GIVEN TASK: Starting at the beginning of the records and going on through the line that contains "collection date as", including that line, arrange the lines as a JSON list of strings, one string per line. Leave out blank lines and the pictures.

STORED ROWS:
----

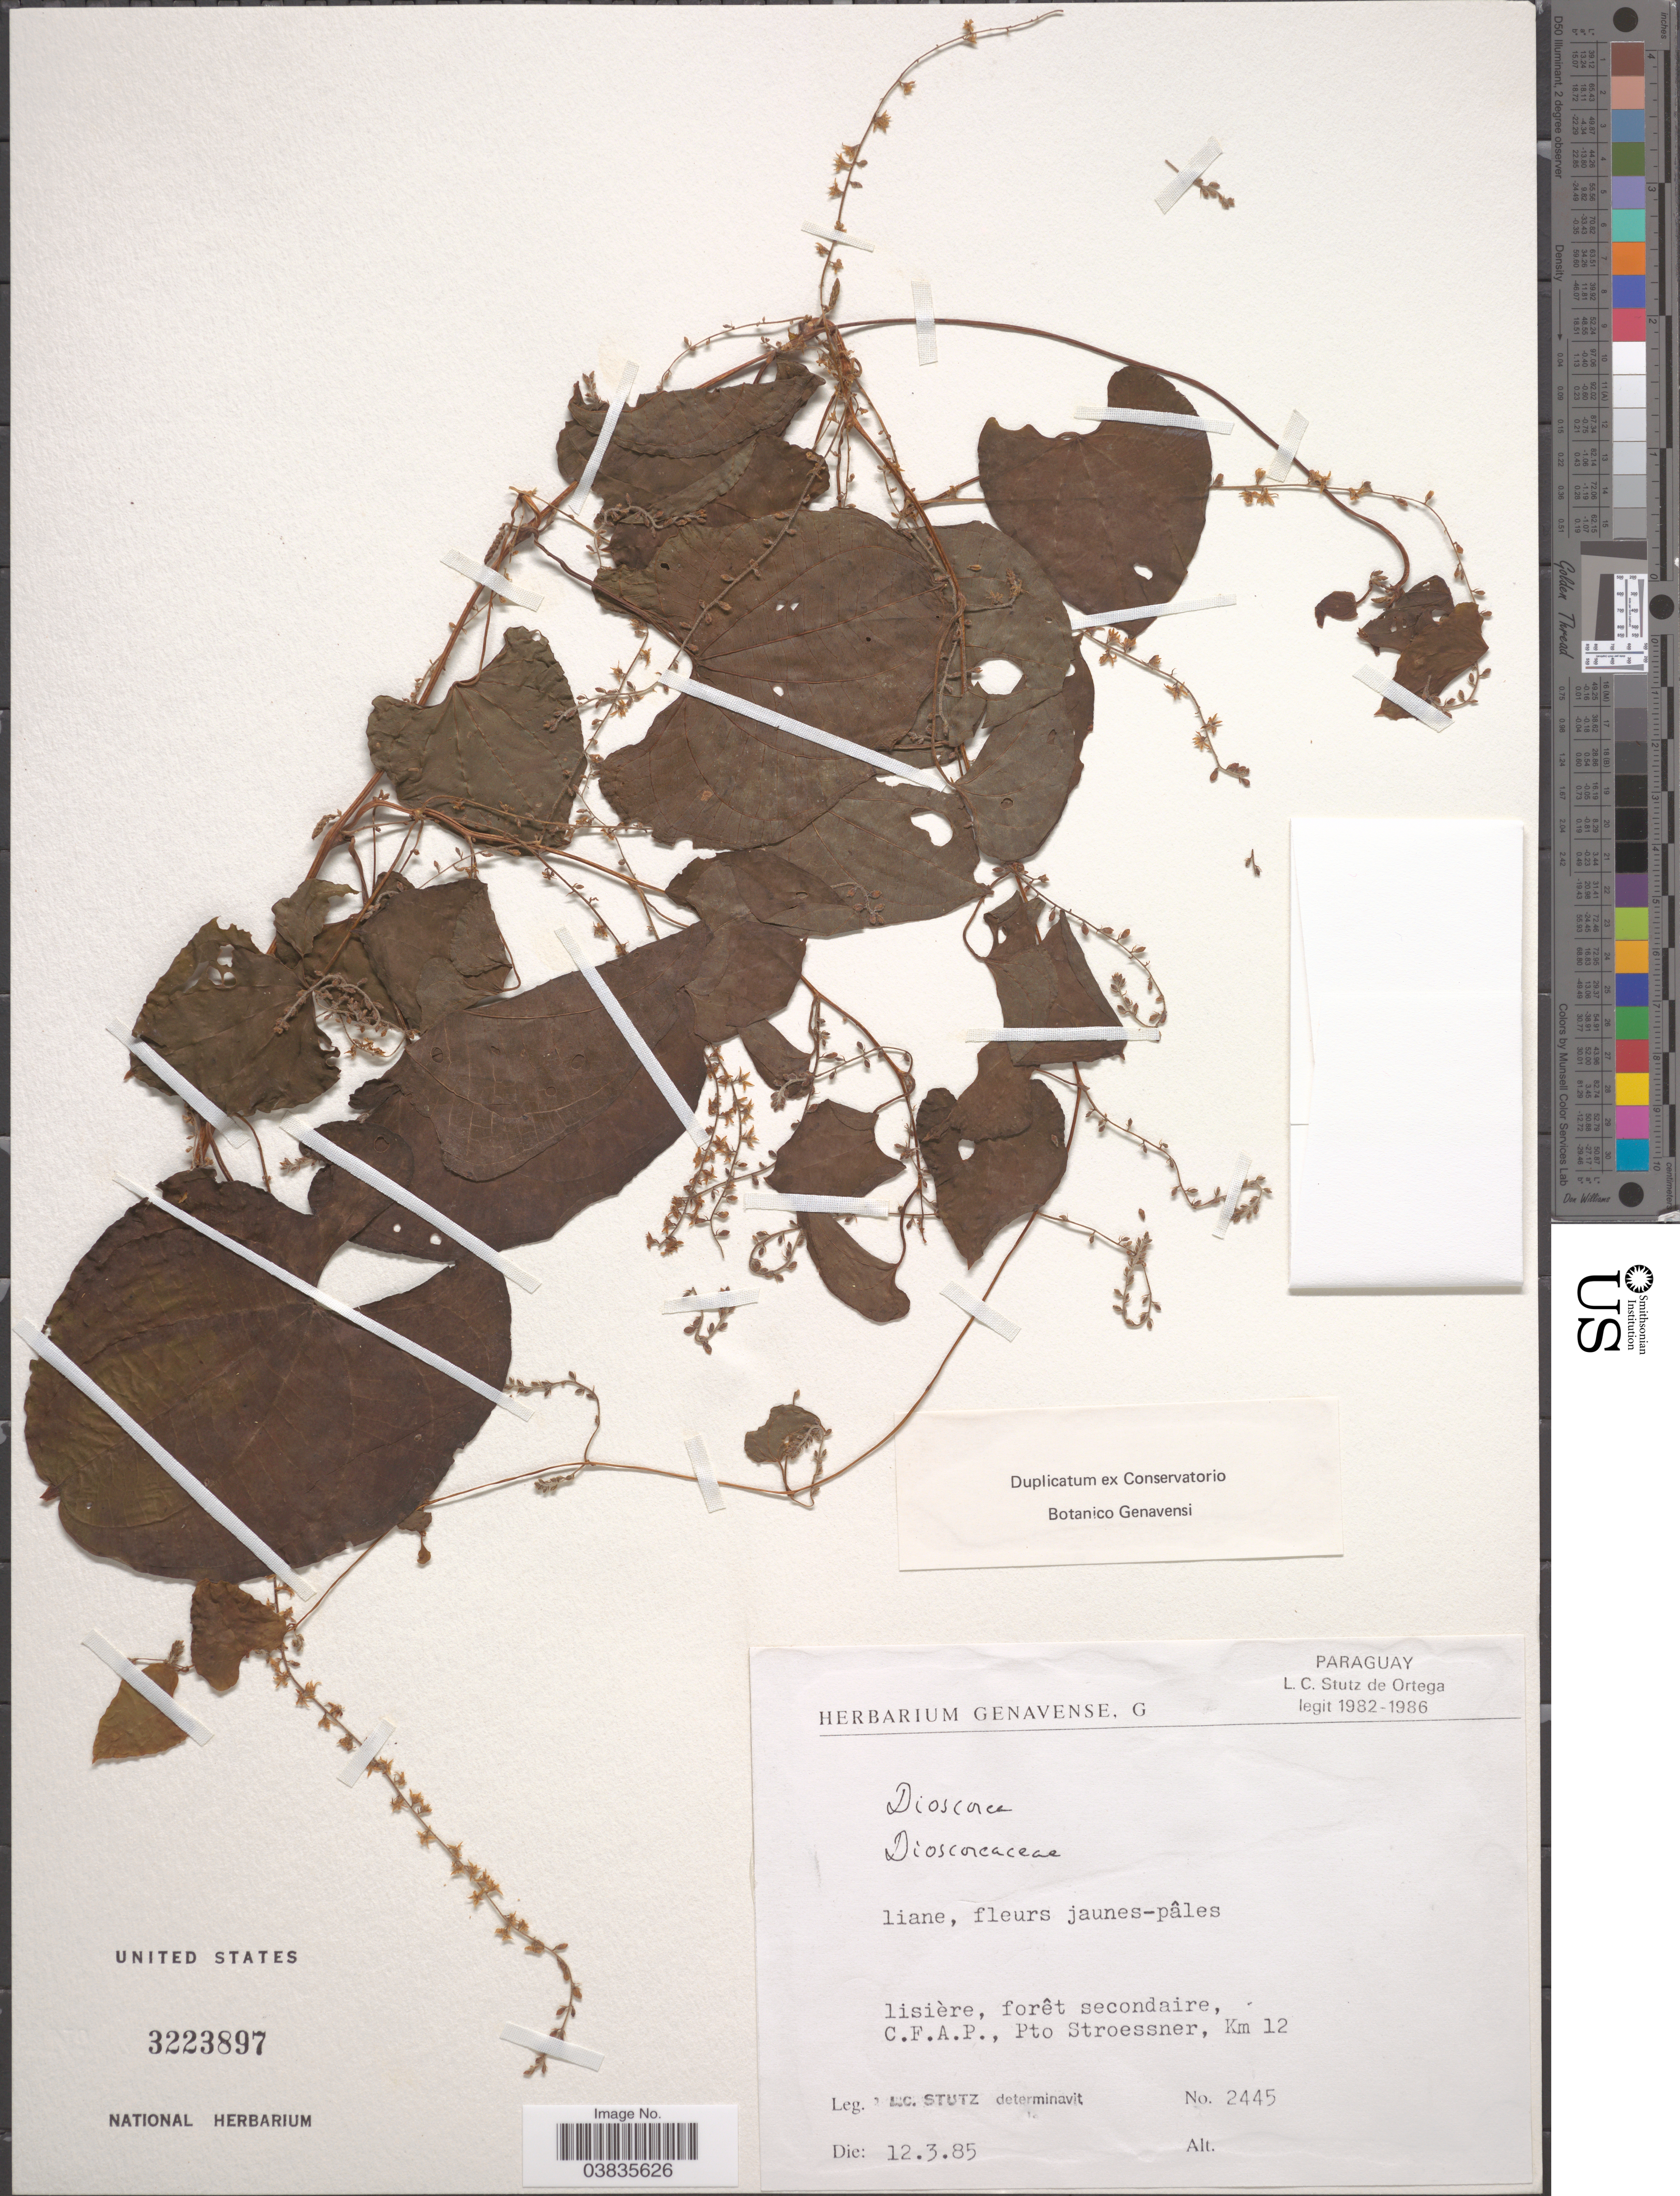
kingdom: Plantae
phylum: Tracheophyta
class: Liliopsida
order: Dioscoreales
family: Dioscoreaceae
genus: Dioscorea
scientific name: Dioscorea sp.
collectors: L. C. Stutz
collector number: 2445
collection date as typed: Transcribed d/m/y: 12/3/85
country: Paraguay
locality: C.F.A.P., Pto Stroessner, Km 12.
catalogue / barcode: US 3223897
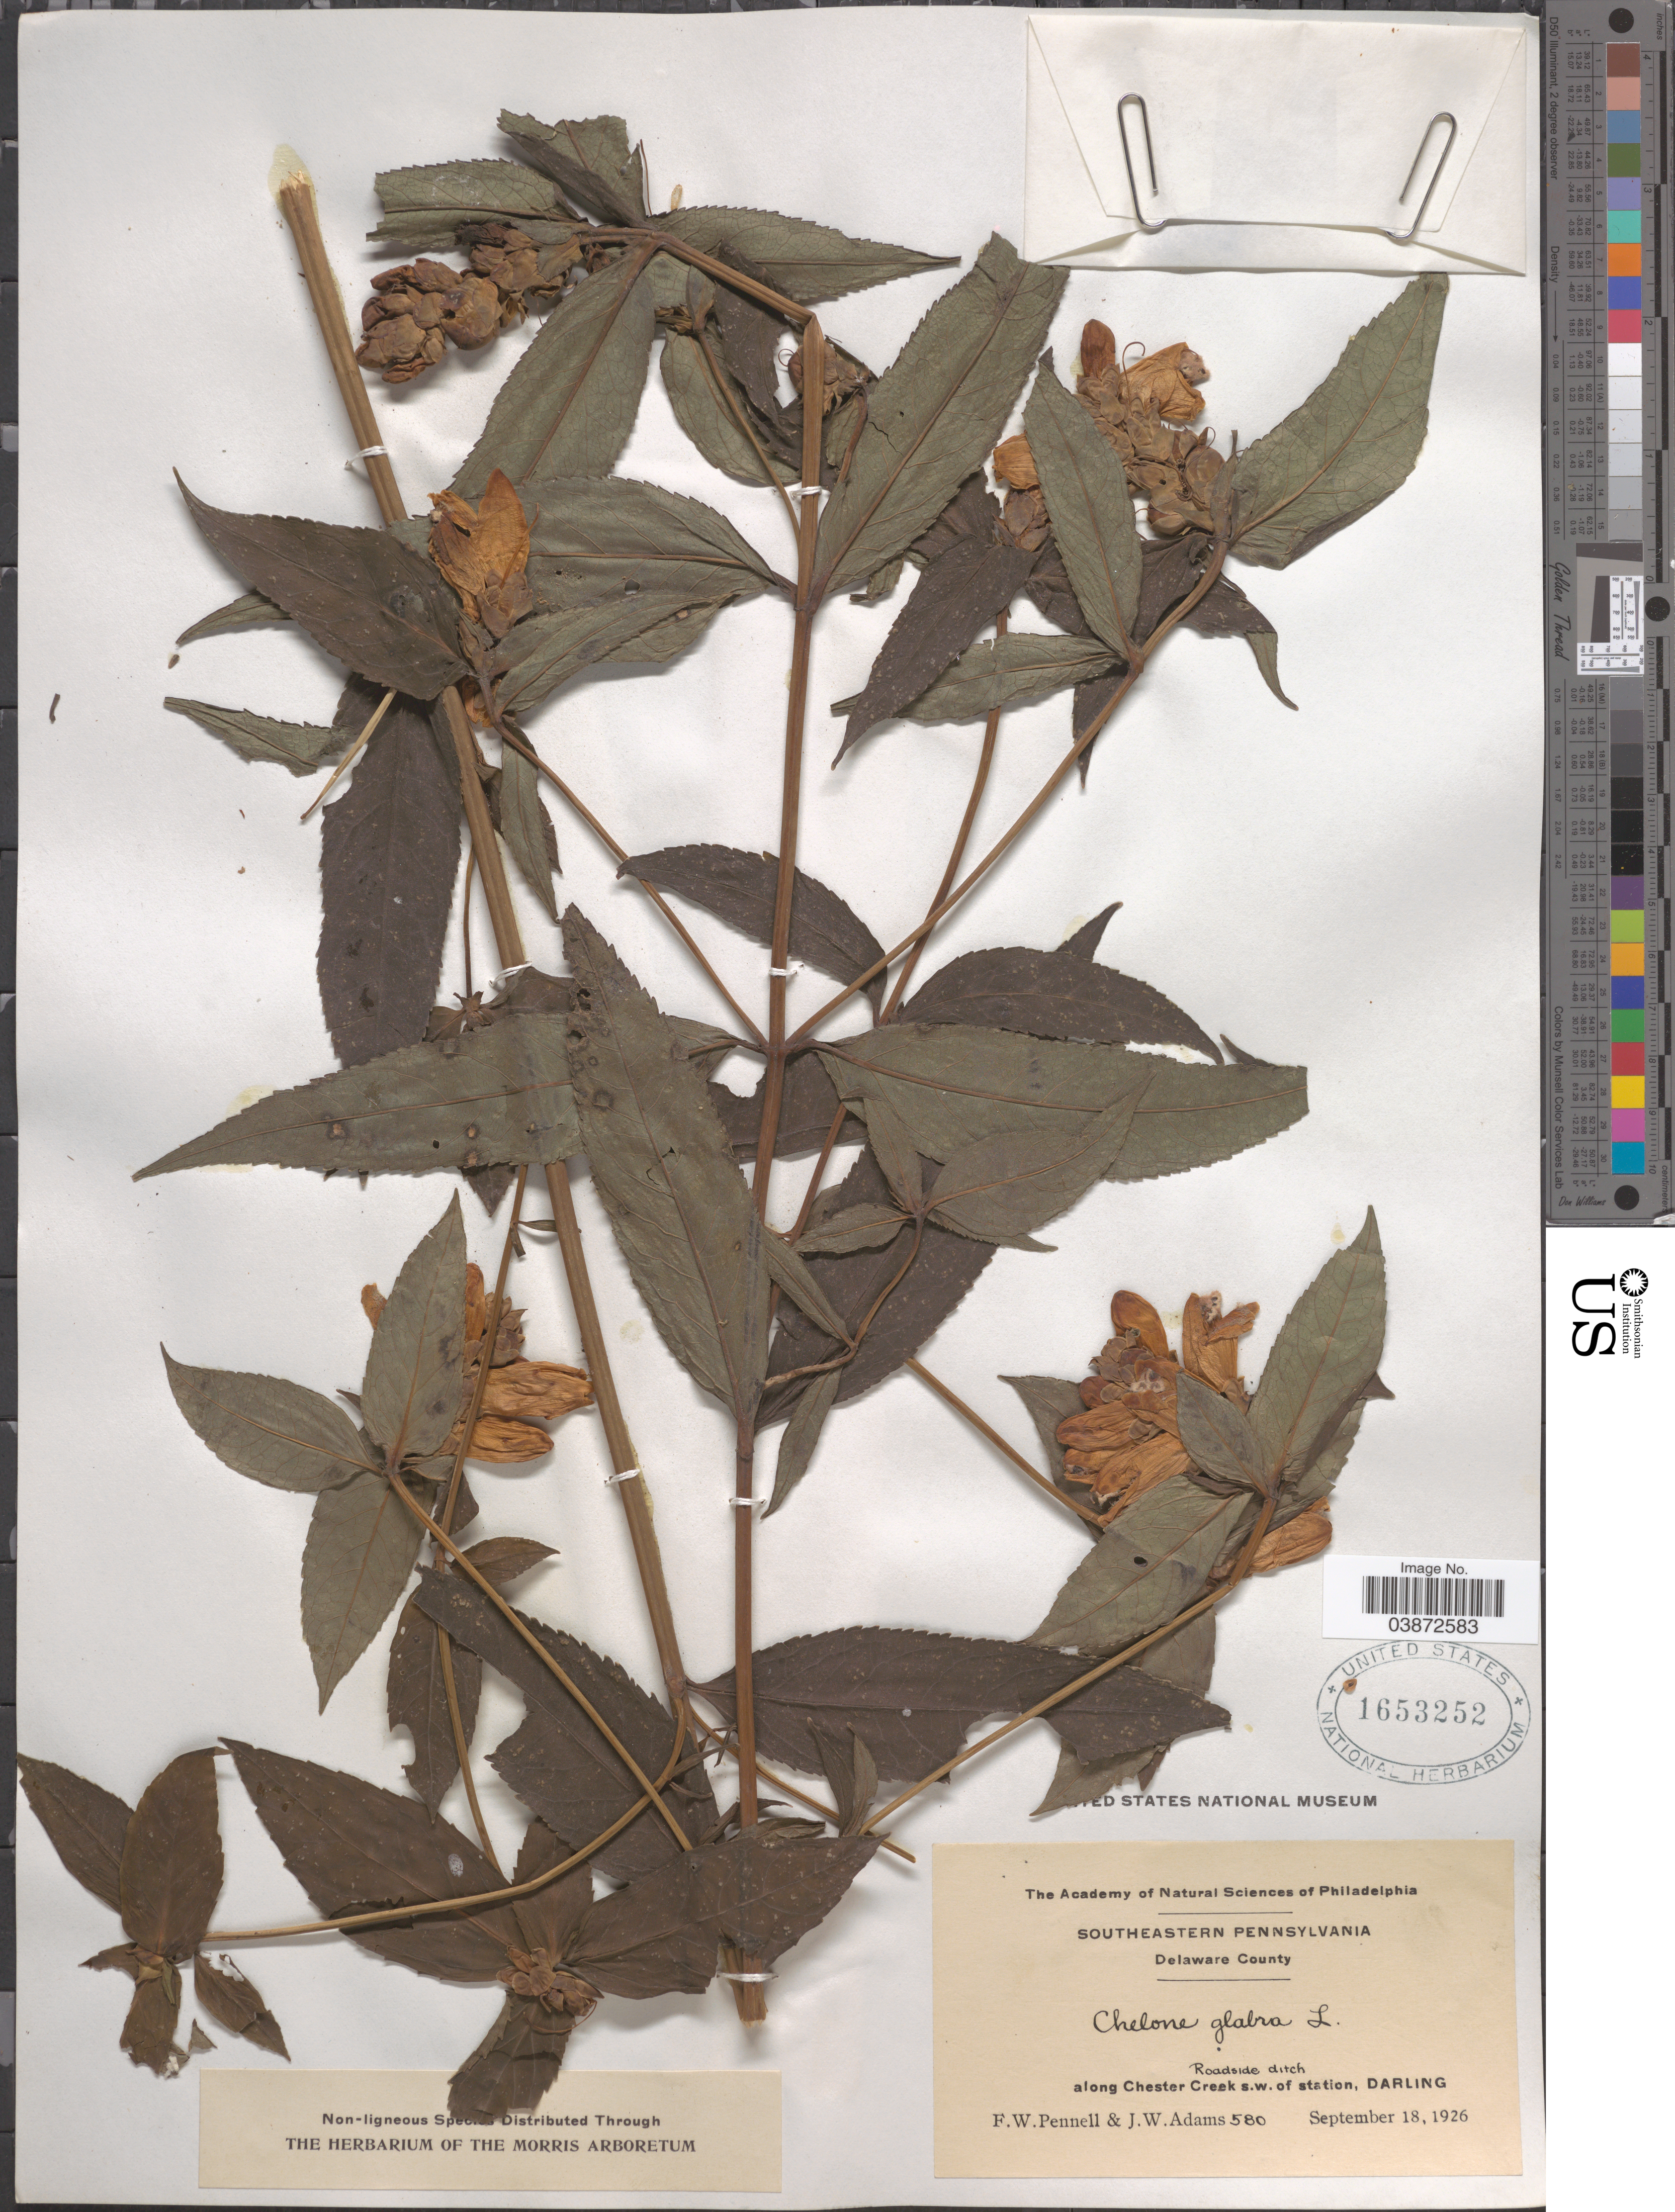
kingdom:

----

RESULT:
[
  "kingdom: Plantae",
  "phylum: Tracheophyta",
  "class: Liliopsida",
  "order: Dioscoreales",
  "family: Dioscoreaceae",
  "genus: Dioscorea",
  "scientific name: Dioscorea sp.",
  "collectors: L. C. Stutz",
  "collector number: 2445",
  "collection date as typed: Transcribed d/m/y: 12/3/85"
]